▶ Your task
Repeat the records below exactly, beginning at the first line and finishing with the line that contains "no participará este".

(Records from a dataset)
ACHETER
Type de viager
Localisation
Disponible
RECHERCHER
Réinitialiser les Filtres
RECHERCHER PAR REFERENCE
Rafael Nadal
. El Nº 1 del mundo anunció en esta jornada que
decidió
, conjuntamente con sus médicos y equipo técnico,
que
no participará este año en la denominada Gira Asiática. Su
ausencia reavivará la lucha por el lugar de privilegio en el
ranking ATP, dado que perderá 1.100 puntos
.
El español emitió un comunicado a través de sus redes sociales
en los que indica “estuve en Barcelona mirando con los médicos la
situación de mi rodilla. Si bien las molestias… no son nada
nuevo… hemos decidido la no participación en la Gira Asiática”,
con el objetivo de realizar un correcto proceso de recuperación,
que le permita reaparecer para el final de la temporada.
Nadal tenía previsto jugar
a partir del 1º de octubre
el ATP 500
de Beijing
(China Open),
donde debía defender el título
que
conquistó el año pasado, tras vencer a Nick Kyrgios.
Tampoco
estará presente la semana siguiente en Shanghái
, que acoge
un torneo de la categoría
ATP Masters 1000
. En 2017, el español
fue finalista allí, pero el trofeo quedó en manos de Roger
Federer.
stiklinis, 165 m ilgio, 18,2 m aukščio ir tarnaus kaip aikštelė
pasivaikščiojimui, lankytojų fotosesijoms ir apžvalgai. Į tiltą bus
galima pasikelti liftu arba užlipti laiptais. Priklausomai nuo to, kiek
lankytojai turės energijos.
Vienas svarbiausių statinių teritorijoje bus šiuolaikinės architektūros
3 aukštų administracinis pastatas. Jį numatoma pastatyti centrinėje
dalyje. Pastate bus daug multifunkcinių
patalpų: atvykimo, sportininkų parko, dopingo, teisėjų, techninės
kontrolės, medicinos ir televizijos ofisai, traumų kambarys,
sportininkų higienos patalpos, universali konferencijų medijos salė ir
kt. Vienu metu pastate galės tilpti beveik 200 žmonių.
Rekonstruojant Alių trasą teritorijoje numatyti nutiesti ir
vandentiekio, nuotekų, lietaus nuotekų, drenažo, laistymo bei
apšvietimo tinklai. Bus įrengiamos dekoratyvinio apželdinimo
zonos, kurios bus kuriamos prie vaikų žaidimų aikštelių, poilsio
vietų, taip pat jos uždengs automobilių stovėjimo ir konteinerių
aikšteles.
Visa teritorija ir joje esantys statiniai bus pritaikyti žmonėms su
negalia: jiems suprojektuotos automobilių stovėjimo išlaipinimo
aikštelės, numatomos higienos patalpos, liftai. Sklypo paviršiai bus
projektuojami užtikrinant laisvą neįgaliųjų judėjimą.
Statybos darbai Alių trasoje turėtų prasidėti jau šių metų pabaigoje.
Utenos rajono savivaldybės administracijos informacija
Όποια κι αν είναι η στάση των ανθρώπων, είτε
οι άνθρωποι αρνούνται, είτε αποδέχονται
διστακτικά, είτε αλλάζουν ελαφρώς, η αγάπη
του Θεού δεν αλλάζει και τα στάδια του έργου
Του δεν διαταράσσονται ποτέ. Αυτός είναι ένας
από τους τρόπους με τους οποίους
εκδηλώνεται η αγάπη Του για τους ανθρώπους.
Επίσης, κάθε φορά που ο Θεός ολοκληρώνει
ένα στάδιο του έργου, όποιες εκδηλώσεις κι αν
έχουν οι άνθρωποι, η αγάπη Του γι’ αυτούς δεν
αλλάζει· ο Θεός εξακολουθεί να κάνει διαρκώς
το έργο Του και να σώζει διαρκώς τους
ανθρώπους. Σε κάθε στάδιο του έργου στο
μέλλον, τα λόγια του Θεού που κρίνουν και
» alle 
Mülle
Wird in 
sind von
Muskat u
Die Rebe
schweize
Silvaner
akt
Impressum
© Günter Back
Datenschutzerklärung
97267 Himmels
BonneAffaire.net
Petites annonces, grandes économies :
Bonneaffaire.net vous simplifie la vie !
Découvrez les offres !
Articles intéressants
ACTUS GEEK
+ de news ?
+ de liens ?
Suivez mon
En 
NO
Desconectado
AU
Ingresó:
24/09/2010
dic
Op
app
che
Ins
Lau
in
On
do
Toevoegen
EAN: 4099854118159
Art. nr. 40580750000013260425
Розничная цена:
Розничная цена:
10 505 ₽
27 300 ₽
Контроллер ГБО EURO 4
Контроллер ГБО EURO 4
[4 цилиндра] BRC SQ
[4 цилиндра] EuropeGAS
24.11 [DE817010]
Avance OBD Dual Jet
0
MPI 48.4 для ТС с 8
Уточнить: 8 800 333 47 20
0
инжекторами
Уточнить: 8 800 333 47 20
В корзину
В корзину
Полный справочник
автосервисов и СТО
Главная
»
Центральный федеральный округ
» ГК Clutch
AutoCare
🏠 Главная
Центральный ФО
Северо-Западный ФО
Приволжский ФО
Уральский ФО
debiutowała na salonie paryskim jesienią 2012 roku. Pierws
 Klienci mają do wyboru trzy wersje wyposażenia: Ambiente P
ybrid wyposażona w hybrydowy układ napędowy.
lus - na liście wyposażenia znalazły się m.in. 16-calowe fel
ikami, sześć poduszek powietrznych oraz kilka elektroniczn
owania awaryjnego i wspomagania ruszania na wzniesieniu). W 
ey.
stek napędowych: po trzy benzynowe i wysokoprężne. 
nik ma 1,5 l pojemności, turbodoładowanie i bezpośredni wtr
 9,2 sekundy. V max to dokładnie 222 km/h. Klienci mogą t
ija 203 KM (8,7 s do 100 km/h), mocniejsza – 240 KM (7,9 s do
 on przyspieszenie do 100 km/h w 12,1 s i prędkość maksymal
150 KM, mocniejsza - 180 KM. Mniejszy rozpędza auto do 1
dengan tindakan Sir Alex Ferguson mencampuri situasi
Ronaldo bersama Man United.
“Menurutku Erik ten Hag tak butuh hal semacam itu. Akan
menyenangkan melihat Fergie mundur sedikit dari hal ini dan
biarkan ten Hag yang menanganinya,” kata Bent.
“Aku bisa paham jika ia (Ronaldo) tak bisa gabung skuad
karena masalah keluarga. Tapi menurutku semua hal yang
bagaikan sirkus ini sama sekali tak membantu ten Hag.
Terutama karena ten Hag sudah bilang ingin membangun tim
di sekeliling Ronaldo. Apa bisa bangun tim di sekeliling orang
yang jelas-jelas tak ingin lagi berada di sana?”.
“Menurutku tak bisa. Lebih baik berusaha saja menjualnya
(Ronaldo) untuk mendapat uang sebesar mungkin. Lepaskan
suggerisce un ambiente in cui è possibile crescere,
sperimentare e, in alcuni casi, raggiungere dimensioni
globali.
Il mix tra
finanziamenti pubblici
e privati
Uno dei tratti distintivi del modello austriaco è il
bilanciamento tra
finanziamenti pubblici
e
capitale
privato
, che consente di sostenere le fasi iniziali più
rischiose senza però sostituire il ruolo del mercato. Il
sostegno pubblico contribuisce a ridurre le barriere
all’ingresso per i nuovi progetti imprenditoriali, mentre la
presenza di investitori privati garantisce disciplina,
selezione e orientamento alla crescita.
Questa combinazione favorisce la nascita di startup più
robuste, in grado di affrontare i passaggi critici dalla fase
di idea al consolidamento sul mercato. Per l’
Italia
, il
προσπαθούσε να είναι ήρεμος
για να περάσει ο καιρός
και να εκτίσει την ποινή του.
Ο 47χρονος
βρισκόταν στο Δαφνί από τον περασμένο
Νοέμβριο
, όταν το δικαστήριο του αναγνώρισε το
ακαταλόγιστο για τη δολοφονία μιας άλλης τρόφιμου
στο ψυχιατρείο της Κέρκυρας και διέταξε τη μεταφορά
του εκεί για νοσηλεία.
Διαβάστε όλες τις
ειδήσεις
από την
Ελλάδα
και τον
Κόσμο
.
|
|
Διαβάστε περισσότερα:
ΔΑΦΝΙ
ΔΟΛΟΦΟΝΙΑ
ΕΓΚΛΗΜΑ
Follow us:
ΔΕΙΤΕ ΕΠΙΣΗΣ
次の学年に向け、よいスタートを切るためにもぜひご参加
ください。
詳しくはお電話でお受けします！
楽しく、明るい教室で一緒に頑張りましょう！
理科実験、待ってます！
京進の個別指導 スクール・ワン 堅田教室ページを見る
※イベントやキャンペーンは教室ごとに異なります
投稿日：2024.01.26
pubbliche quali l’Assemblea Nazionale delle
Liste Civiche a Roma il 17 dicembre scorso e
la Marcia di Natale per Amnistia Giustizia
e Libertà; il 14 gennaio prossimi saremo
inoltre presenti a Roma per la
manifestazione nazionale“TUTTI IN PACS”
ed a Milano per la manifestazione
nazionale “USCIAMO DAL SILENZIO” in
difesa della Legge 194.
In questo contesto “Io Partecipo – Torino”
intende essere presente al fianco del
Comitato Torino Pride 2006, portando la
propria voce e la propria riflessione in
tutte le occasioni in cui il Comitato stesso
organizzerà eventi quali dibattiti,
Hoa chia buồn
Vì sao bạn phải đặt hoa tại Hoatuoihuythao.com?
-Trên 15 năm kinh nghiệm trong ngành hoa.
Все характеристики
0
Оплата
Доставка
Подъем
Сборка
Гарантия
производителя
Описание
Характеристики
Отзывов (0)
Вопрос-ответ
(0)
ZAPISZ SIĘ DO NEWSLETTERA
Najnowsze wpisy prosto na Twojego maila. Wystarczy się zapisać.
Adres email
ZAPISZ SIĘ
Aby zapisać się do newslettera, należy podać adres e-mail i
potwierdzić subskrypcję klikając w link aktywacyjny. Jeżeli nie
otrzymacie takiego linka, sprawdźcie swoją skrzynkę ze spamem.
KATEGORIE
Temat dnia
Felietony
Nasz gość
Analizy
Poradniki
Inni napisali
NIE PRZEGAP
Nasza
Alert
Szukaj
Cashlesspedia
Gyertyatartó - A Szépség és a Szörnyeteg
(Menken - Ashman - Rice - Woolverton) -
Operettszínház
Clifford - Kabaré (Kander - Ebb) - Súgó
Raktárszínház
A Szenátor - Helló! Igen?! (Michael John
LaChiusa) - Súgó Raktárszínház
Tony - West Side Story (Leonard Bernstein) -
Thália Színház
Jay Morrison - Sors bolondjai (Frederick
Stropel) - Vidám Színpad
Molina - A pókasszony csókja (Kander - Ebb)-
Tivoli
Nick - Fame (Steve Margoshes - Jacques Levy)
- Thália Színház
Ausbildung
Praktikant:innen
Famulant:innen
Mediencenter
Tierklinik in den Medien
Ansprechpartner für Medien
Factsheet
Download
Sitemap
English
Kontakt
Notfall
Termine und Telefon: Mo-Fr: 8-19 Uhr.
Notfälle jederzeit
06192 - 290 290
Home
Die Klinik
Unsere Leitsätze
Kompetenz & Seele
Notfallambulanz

▶ Output for this exercise
ACHETER
Type de viager
Localisation
Disponible
RECHERCHER
Réinitialiser les Filtres
RECHERCHER PAR REFERENCE
Rafael Nadal
. El Nº 1 del mundo anunció en esta jornada que
decidió
, conjuntamente con sus médicos y equipo técnico,
que
no participará este año en la denominada Gira Asiática. Su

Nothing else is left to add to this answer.